▶ **SUPPLIED DATA**:
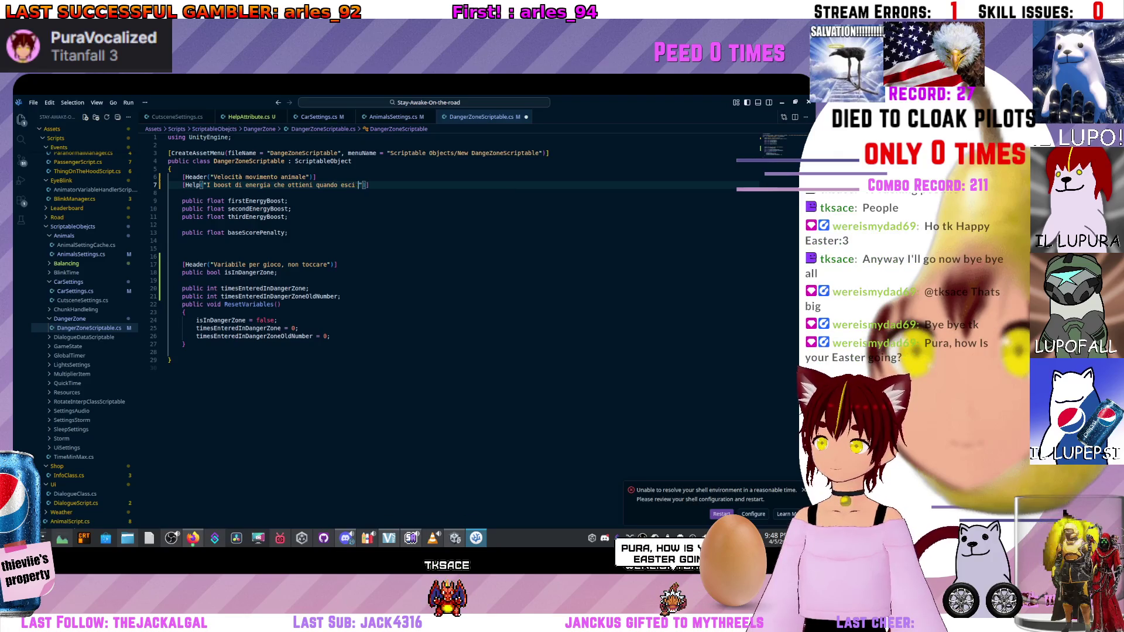
pyautogui.write(' dalla strada, primo, secondo, terzo')
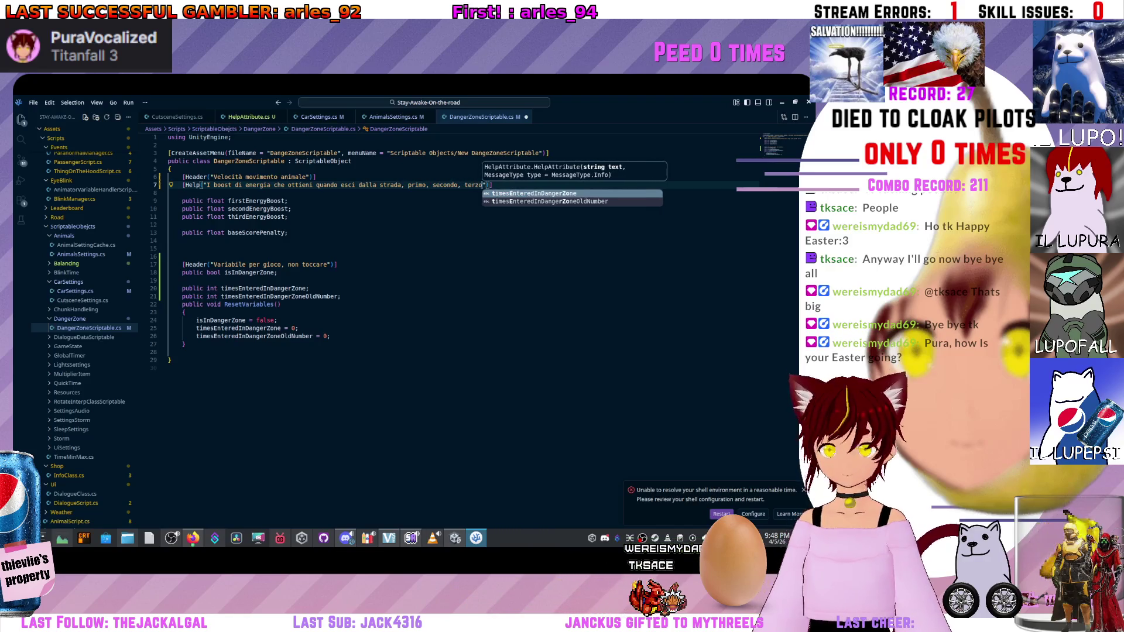
pyautogui.click(291, 209)
pyautogui.click(292, 177)
# Retitle the line 6 header to 'Boost energia danger zone'.
pyautogui.moveTo(307, 177); pyautogui.dragTo(214, 177)
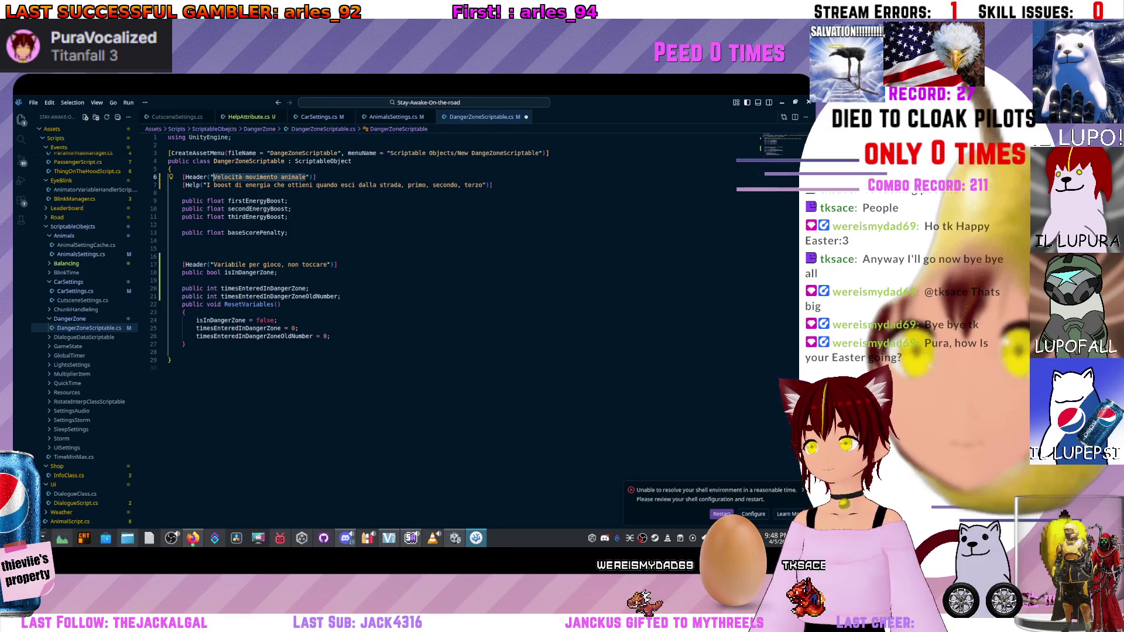
pyautogui.write('B')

▶ **EXERCISE AIM**: Going through the material above, work out how many lines contain the string "click" and give only that figure.

▶ **SOLUTION TO THE EXERCISE**: 2